Dataset records:
* * * * * * *

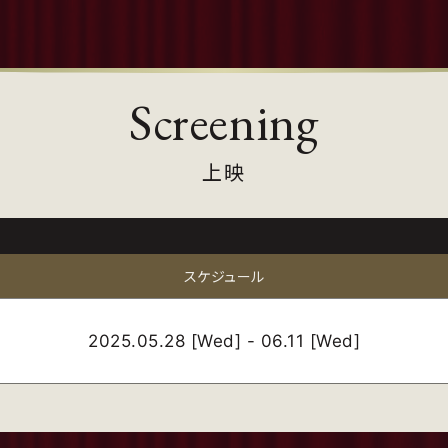
Screening
上映
スケジュール
2025.05.28 [Wed] - 06.11 [Wed]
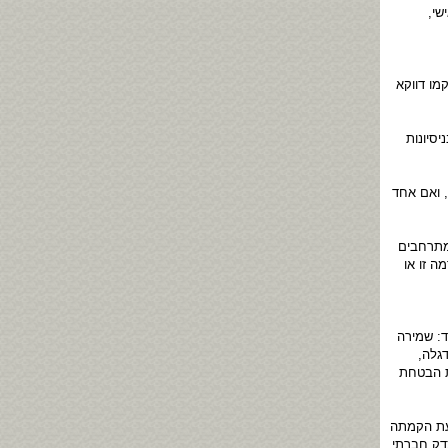
שי,
מו דווקא
סיונות
, ואם אחד
מתרחבים
ה זו או
: שמירה
גלה,
ת הבטחת
עת הקמתה
דק חברתי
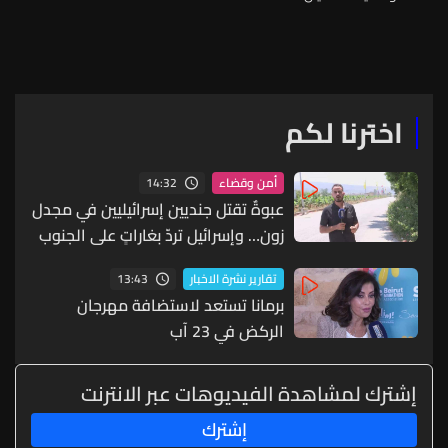
اخترنا لكم
14:32
أمن وقضاء
عبوةٌ تقتل جنديين إسرائيليين في مجدل
زون… وإسرائيل تردّ بغاراتٍ على الجنوب
13:43
تقارير نشرة الاخبار
برمانا تستعد لاستضافة مهرجان
الركض في 23 آب
إشترك لمشاهدة الفيديوهات عبر الانترنت
إشترك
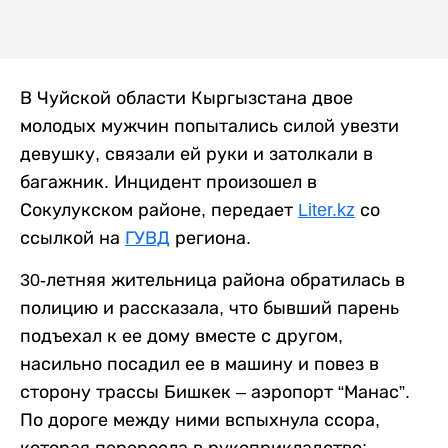
В Чуйской области Кыргызстана двое
молодых мужчин попытались силой увезти
девушку, связали ей руки и затолкали в
багажник. Инцидент произошел в
Сокулукском районе, передает
Liter.kz
со
ссылкой на
ГУВД
региона.
30-летняя жительница района обратилась в
полицию и рассказала, что бывший парень
подъехал к ее дому вместе с другом,
насильно посадил ее в машину и повез в
сторону трассы Бишкек – аэропорт “Манас”.
По дороге между ними вспыхнула ссора,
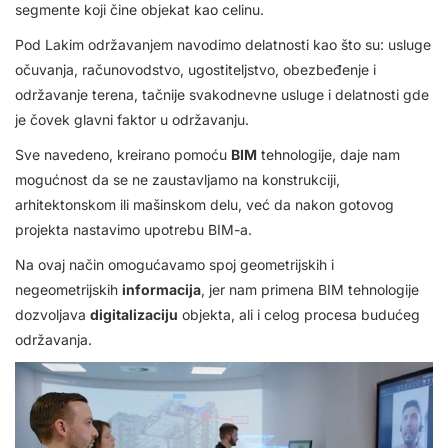
segmente koji čine objekat kao celinu.
Pod Lakim održavanjem navodimo delatnosti kao što su: usluge
očuvanja, računovodstvo, ugostiteljstvo, obezbeđenje i
održavanje terena, tačnije svakodnevne usluge i delatnosti gde
je čovek glavni faktor u održavanju.
Sve navedeno, kreirano pomoću
BIM
tehnologije, daje nam
mogućnost da se ne zaustavljamo na konstrukciji,
arhitektonskom ili mašinskom delu, već da nakon gotovog
projekta nastavimo upotrebu BIM-a.
Na ovaj način omogućavamo spoj geometrijskih i
negeometrijskih
informacija
, jer nam primena BIM tehnologije
dozvoljava
digitalizaciju
objekta, ali i celog procesa budućeg
održavanja.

* * * * * * *

__Your objective__:
Pictures excluded, reproduce only the part above that opens with the line holding "подъехал к ее" and closes with the line holding "održavanje terena, tačnije", exactly as written.

__Response for this exercise__:
подъехал к ее дому вместе с другом,
насильно посадил ее в машину и повез в
сторону трассы Бишкек – аэропорт “Манас”.
По дороге между ними вспыхнула ссора,
segmente koji čine objekat kao celinu.
Pod Lakim održavanjem navodimo delatnosti kao što su: usluge
očuvanja, računovodstvo, ugostiteljstvo, obezbeđenje i
održavanje terena, tačnije svakodnevne usluge i delatnosti gde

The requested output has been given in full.